2025 delivered a remarkable volume of breast cancer data, with striking results across multiple subtypes and treatment settings. As we move into 2026, these advances need to find their place, and physicians are being asked to rethink treatment strategies across multiple settings and patient populations – navigating numerous forks in the road where choices, sequencing, and trade-offs must be weighed. While KOLs actively debate these questions, the wider oncology community faces the challenge of interpreting these signals and deciding where to focus time, attention, and confidence.
Treatment crossroads in 2026:
- Oral SERDs in adjuvant HR+/HER2- disease: For many, an unexpected win, yet a very convincing clinical benefit has been demonstrated, alongside a potentially improved tolerability and adherence profile. While the move from aromatase inhibitors (AIs) to a new endocrine backbone may seem straightforward, how will physicians reconcile this with the growing evidence supporting CDK4/6 inhibitors in combination with AI?

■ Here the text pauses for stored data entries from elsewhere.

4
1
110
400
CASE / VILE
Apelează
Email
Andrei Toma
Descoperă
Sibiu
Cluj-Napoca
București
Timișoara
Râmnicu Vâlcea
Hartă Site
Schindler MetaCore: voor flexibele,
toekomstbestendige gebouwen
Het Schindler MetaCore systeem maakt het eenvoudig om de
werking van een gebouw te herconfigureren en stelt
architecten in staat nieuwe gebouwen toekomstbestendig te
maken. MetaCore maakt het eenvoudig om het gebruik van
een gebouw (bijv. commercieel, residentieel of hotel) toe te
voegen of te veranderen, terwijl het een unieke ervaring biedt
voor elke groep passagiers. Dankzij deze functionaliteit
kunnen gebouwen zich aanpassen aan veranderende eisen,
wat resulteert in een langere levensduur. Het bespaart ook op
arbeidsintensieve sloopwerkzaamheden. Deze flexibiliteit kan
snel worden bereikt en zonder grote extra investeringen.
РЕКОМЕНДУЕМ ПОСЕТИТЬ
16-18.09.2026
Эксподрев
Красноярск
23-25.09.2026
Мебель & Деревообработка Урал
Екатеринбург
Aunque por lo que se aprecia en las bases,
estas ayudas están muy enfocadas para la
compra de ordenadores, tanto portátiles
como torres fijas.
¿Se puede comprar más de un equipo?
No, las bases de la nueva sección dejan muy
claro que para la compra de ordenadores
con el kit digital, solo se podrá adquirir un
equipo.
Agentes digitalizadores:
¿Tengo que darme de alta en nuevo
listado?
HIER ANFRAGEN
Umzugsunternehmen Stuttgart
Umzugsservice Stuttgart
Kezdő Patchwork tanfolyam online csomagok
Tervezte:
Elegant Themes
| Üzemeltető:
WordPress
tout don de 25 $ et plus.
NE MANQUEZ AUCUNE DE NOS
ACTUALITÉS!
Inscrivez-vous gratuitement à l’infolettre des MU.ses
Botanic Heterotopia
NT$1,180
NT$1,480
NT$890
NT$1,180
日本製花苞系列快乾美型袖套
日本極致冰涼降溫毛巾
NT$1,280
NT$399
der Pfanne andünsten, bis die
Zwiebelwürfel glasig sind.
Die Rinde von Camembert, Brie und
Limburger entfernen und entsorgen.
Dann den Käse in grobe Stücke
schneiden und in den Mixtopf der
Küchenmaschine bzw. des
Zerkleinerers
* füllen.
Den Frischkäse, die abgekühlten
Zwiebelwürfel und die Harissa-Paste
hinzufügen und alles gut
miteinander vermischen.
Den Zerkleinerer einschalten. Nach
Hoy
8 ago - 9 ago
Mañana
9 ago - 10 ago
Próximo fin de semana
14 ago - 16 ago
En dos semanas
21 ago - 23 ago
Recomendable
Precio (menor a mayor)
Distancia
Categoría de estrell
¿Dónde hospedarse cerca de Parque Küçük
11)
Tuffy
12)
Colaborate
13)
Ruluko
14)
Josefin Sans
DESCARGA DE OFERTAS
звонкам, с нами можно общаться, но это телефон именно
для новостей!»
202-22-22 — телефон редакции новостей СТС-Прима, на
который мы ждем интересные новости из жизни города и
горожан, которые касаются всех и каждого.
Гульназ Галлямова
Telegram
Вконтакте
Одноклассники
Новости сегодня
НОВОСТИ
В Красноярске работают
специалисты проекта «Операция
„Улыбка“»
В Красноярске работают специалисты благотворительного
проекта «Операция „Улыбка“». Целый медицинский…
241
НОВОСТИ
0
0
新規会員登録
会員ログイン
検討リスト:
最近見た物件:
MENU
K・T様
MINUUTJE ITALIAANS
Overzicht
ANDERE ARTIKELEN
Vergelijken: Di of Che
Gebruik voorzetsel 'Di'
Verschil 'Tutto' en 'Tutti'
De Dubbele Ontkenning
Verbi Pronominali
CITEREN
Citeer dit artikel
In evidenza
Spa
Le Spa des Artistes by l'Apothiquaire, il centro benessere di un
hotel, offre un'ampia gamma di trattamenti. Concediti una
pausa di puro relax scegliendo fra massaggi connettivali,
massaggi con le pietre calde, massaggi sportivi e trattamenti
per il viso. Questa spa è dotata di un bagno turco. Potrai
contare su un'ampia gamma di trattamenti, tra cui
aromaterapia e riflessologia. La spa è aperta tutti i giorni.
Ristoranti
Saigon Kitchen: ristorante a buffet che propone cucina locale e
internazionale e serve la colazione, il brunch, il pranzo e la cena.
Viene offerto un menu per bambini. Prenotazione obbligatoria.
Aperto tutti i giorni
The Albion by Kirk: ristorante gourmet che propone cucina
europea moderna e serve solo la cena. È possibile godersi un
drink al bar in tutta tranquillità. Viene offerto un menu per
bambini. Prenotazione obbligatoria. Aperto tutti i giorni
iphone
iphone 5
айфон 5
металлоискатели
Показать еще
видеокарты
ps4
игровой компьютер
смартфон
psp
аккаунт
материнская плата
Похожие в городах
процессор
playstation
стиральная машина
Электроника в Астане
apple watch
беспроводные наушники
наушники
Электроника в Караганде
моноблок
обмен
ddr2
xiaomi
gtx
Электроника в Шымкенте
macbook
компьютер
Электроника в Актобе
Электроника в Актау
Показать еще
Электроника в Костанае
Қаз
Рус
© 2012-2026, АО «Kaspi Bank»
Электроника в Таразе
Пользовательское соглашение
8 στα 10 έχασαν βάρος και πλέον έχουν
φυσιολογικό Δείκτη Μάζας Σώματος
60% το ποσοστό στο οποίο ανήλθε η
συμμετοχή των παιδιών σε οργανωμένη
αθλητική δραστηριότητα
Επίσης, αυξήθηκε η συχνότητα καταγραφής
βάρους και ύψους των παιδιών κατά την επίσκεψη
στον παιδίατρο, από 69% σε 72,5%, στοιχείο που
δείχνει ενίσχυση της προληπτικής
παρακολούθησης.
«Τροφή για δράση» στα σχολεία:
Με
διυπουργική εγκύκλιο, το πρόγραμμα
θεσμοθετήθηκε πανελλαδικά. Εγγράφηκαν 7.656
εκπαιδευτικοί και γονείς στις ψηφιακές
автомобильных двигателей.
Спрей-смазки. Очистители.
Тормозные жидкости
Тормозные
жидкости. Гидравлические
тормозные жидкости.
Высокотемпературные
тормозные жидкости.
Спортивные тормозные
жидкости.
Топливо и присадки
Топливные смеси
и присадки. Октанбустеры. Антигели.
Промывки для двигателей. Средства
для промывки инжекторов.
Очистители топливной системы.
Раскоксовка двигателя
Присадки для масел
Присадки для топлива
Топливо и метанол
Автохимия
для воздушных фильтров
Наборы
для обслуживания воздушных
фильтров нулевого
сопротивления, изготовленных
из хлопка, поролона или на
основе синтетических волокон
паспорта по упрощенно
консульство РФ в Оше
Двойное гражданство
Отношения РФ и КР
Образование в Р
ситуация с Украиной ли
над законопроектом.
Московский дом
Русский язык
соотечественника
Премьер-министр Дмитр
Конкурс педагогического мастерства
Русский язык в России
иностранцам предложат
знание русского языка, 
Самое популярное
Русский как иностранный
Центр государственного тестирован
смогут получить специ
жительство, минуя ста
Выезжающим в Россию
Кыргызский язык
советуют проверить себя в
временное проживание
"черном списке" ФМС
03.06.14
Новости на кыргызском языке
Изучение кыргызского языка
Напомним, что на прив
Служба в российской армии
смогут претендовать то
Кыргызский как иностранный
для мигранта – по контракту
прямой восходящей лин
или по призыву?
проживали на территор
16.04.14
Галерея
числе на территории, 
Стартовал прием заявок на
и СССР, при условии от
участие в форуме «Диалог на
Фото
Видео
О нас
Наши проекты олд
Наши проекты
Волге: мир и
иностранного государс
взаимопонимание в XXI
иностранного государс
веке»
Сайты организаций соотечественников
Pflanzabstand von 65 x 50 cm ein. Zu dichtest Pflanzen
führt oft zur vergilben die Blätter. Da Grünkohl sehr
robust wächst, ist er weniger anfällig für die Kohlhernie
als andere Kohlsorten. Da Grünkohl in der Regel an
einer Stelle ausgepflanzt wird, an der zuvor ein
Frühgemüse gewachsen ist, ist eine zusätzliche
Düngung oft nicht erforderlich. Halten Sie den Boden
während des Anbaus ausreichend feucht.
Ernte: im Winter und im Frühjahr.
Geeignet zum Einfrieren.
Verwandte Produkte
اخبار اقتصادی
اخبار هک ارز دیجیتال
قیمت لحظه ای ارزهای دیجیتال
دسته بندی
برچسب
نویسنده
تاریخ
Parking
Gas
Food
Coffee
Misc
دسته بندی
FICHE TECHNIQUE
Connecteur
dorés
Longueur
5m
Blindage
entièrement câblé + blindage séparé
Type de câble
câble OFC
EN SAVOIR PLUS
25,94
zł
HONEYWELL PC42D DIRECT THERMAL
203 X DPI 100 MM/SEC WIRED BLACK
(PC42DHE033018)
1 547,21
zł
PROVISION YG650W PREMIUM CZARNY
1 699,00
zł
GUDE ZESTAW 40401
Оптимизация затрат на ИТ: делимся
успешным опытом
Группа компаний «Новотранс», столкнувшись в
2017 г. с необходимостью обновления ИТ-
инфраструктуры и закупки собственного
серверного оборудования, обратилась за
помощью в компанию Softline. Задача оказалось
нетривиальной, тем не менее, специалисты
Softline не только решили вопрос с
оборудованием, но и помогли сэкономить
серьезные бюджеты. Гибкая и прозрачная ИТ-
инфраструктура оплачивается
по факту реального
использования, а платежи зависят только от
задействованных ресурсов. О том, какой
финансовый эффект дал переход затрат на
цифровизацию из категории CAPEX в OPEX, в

- Post-CDK4/6 HR+/HER2- mBC: Treatment options are expanding with new oral SERDs, PROTACs, and broad PAM inhibitors such as gedatolisib. With these advances come new questions: how should clinicians balance pathway blockade against optimizing ER targeting, and which patient subgroups are most likely to benefit from each approach?
- HER2+ first-line mBC: Positive readouts from DESTINY-Breast09, PATINA, and HER2CLIMB-05 in 2025 signal the erosion of a one-size-fits-all first-line approach. Treatment selection is becoming increasingly complex, balancing efficacy and tolerability alongside CNS considerations and discussion around shorter exposure to T-DXd.
- T-DXd in early-stage HER2+ disease: Results from DESTINY-Breast05 and DESTINY-Breast11 in 2025 raise a critical question: where should T-DXd be deployed in early HER2+ breast cancer? Neoadjuvant use is gaining attention, offering efficacy benefits while managing ILD risk, ensuring exposure, and with the hope of residual TDM1 activity for adjuvant treatment.
The 2025 data laid the groundwork; in 2026, the challenge is how that science translates into real-world decisions. Each development brings opportunities and questions around patient selection, sequencing, and trade-offs. And just as clinicians begin to orient themselves around today’s evolving pathways, new forks will emerge.
The integration of oral SERDs into 1L is likely to represent the next major junction in HR+/HER2- metastatic disease. For brand teams, understanding how clinicians interpret these signals – and where they choose to invest confidence and effort – will be critical.